The Harrow Road is not one of London's more inspiring features, but you'd be a fool to write it off. One of the jewels in the London interiors crown, Retrouvius, made its home there over 20 years ago. Like me, you might delight in the 'New Stock Emails' that Retrouvius send out. But where the real excitement starts is entering the shop. Adam Hill, one half of Retrouvius, who runs the salvage side of things, was kind enough to show me around. Thank goodness he did, as the place is a rabbit warren that anyone who has the slightest bit of interest in antiques and salvage could happily spend the day. The salvaged worktops alone would cause me to malfunction.
While we walked around the shop, Adam showed me the many different iterations the rooms had taken; the kitchen that was once downstairs was now being filled up with stacks of chairs. It had been relocated to the first floor to a light-filled room painted a delicious butterscotch colour, which Rose (who works with Adam) said with trepidation that the stock was photographing a little too well against, perhaps she was forwarning another change. While we walked around, I constantly stopped in my tracks to admire different pieces, he would say nonchalantly, 'They called me up, said I had a day to collect it. It would seem so many of these redevelopers have grand plans for the future of their buildings and hold little store in the past. Retrouvius' speed and know-how have seen them save Heathrow's Terminal Two entire concourse floor of 2,000 square metres of rare Hopton Wood fossil limestone, a quarter of a km of Victorian adjustable shelving & many copper light panels and doors from the University of the Arts building. These architectural relics will often end up on the tip if Adam doesn't get there in time.

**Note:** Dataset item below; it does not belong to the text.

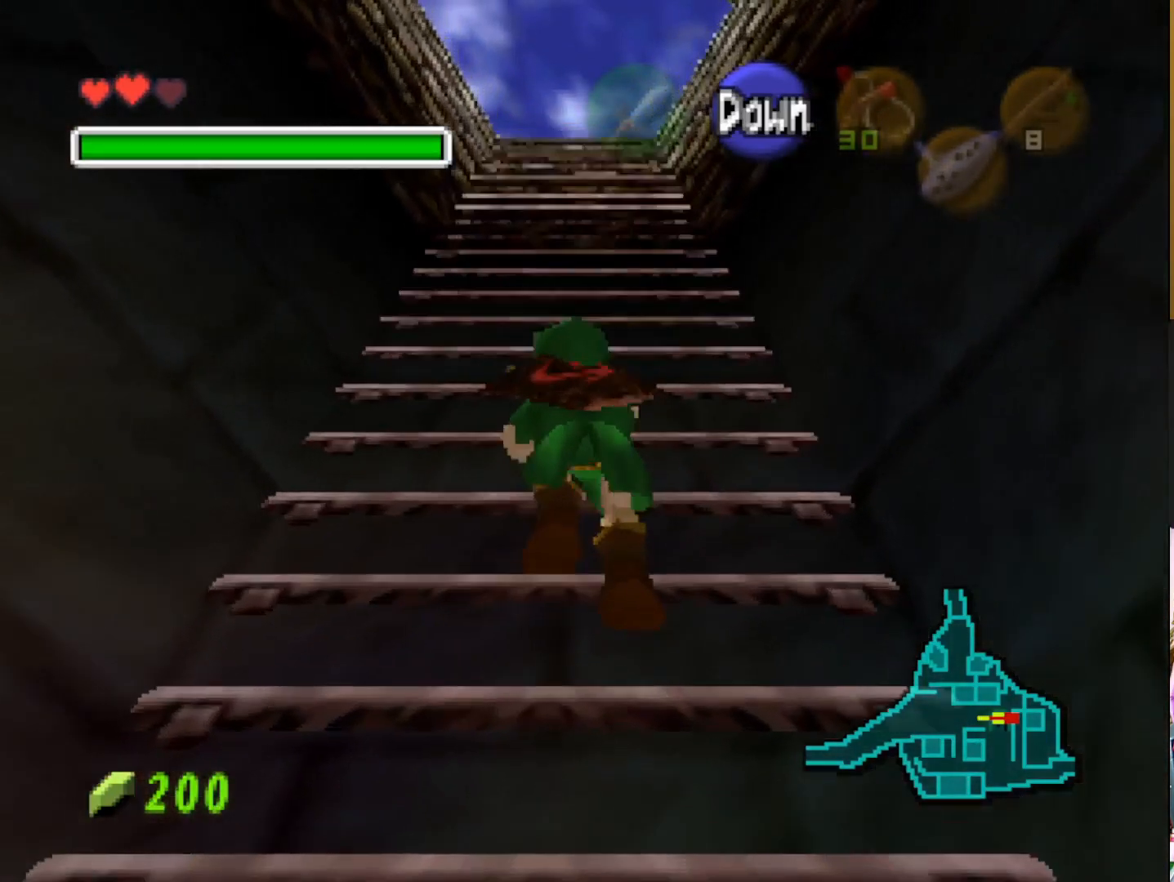
{"buttons": [], "left_stick": "up", "right_stick": "center", "events": []}
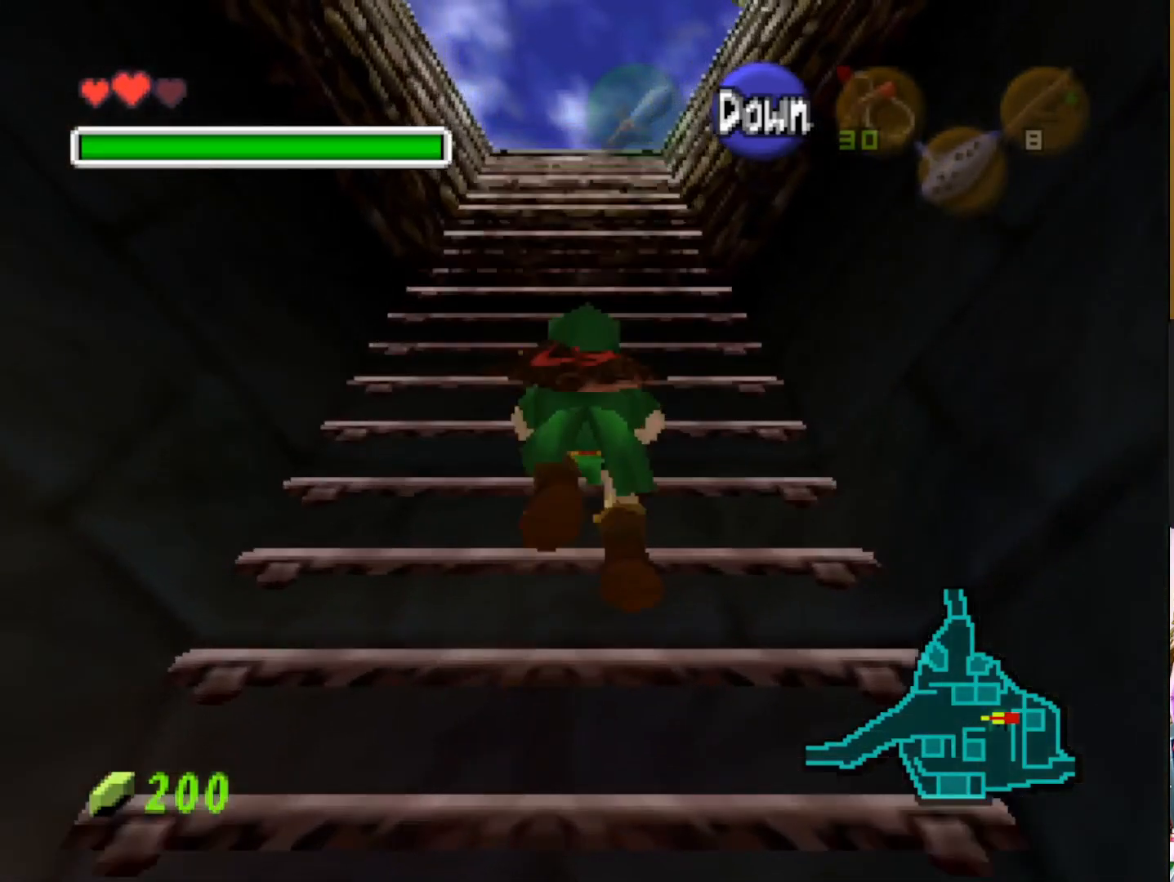
{"buttons": [], "left_stick": "up", "right_stick": "center", "events": []}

While I sit listening to Adam recount these many close shaves, I wonder at my frivolity. Having recently moved into a house, I have uttered what we both decided was a particularly dangerous sentiment, 'I just want to make it mine'. This need to impress ourselves on the buildings we inhabit means much of the architectural elements and design get tossed aside, making way for our new, modified piece, which is more to our liking but inevitably not the next owner's taste. So it should come as no surprise that it is 'estimated that only 1% of building materials are currently from reclaimed sources'. After this meeting, I decided to keep the kitchen we had inherited and the tiles in the bathroom. Both of which are not a bit of me, but do they need to be? Ah, not a string we want to pull too heavily on, but good to keep in mind. All this leaves me to say, of course, Retrouvius is a Top Shop and a marvellous place to start when thinking about your home.